Wednesday, April 29, 2009

Follow-up for the Tank Man documentary PART II

Your London correspondent met with the girl that Abby mentioned in the earlier post last evening, together with another friend of us, who is indeed a FACES2007 alumnus. We had a nice chat over Chinese politics and legal philosophy for the whole evening (despite all of us are now $-minded corporate lawyers, haha).

We think that Beida students know 64, although it is doubtless that people have diverse opinion on the incident. But we generally agree that students outside Beida know much less about 64.

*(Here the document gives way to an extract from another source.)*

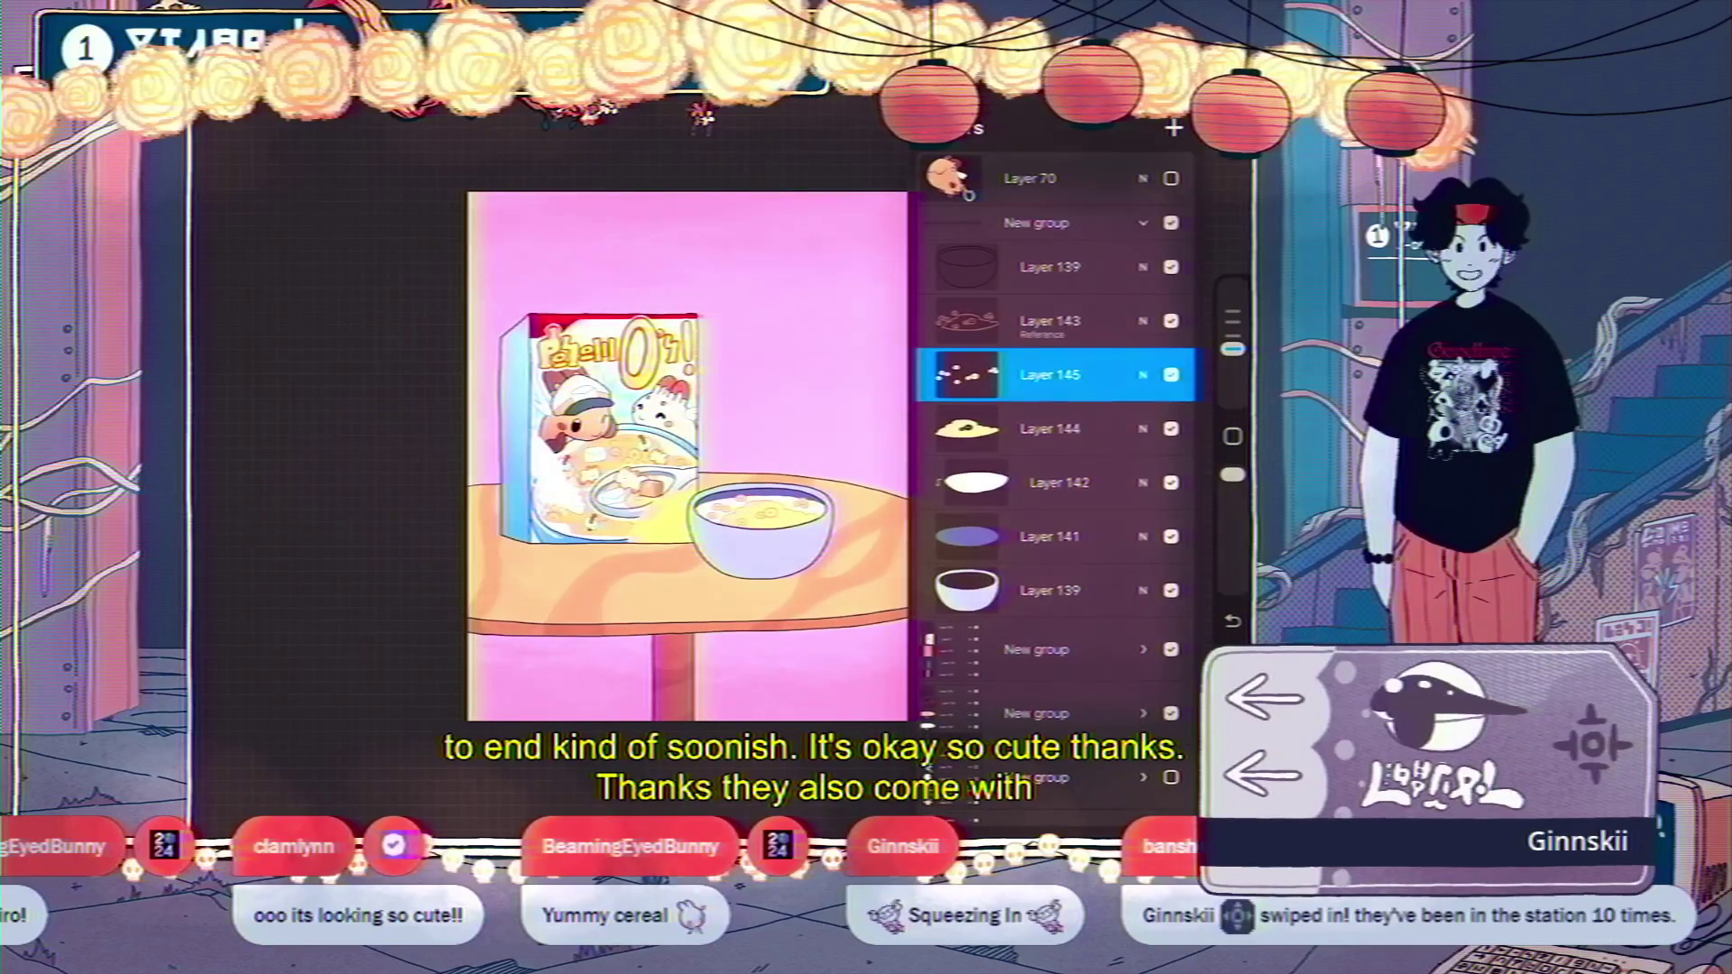
left_click(1142, 223)
left_click(1037, 430)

Back to that documentary, your correspondent learnt that the 4 interviewees did already know what that picture means. But as they were alert of its sensitivity (and they were told that they could just say "I don't know" if they did not want to answer), they whispered to each other (as seen in the documentary) before responding to the interviewer. This created a sense in front of the camera that they knew nothing and looked ignorant.

Your correspondent has a few extended questions after the chat, and would like to invite you to think.

1) The producer of the documentary clearly wanted to portrait current Chinese youth as ignorant about Chinese past history. Should that justify him for manipulating the documentary?

2) Chinese says American media (e.g. CNN, BBC) are biased (at least when reporting China-related stories). While at the same that American says Chinese media are biased (e.g. People's Daily), and Chinese are "brainwashed" by the meida. How should we view the "independence" of media? And how should/can we bridge the gap between people who read such different newspapers?